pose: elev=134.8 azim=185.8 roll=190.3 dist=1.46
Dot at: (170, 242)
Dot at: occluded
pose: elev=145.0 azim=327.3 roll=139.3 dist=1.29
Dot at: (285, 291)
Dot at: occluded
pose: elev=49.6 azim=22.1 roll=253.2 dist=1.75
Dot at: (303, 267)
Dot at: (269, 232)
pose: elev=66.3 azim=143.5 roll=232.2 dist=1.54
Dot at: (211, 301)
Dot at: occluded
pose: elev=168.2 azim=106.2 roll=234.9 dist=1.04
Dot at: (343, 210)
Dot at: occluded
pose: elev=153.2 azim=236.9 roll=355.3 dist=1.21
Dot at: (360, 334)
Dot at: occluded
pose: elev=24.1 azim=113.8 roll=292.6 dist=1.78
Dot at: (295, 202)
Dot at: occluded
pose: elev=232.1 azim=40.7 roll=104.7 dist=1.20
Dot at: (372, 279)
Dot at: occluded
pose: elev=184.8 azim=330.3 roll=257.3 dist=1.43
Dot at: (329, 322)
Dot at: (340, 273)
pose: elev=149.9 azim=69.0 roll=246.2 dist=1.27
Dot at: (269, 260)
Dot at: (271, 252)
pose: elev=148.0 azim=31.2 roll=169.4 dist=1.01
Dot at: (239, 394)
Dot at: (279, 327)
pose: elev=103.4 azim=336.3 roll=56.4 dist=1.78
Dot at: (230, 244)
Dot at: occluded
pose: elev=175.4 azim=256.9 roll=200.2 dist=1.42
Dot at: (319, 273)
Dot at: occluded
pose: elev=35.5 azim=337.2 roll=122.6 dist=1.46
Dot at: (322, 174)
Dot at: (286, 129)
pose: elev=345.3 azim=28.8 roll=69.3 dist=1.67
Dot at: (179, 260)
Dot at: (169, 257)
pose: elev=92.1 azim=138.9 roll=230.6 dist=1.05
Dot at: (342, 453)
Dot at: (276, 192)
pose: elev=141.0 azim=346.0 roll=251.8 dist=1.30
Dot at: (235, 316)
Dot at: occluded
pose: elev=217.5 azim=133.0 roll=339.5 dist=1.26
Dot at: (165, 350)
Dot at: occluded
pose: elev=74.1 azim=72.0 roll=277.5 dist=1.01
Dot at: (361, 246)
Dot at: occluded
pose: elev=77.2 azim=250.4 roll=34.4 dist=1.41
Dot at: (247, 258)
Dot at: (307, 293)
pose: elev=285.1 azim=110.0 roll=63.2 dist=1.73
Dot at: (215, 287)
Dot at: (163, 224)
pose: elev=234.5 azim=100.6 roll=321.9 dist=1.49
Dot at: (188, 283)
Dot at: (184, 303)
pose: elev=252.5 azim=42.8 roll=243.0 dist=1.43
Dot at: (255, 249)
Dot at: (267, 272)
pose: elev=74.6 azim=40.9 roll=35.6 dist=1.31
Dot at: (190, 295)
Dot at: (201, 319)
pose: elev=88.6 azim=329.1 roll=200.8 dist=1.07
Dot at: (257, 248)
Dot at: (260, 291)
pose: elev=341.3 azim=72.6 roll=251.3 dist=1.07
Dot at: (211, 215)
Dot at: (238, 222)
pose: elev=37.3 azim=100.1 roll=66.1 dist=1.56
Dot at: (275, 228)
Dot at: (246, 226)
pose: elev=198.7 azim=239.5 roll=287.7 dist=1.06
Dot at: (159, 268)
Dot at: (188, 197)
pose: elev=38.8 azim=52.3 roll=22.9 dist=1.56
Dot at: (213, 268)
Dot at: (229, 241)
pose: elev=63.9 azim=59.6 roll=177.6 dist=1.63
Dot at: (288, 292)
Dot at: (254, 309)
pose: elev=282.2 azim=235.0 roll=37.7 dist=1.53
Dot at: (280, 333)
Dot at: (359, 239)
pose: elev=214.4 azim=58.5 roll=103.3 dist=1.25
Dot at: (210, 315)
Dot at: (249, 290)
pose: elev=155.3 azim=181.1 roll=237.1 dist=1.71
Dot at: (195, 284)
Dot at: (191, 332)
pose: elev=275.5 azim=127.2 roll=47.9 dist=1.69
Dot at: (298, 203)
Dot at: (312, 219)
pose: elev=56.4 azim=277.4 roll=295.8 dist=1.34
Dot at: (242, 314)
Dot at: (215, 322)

******************************

▸ **Work instructions**:
Quote, word for word, the lines of the items above, starting at the line that contains "pose: elev=74.6 azim=40.9 roll=35.6 dist=1.31" and ending at the line that contains "Dot at: (188, 197)", with both of those lines included.

▸ **Result of this task**:
pose: elev=74.6 azim=40.9 roll=35.6 dist=1.31
Dot at: (190, 295)
Dot at: (201, 319)
pose: elev=88.6 azim=329.1 roll=200.8 dist=1.07
Dot at: (257, 248)
Dot at: (260, 291)
pose: elev=341.3 azim=72.6 roll=251.3 dist=1.07
Dot at: (211, 215)
Dot at: (238, 222)
pose: elev=37.3 azim=100.1 roll=66.1 dist=1.56
Dot at: (275, 228)
Dot at: (246, 226)
pose: elev=198.7 azim=239.5 roll=287.7 dist=1.06
Dot at: (159, 268)
Dot at: (188, 197)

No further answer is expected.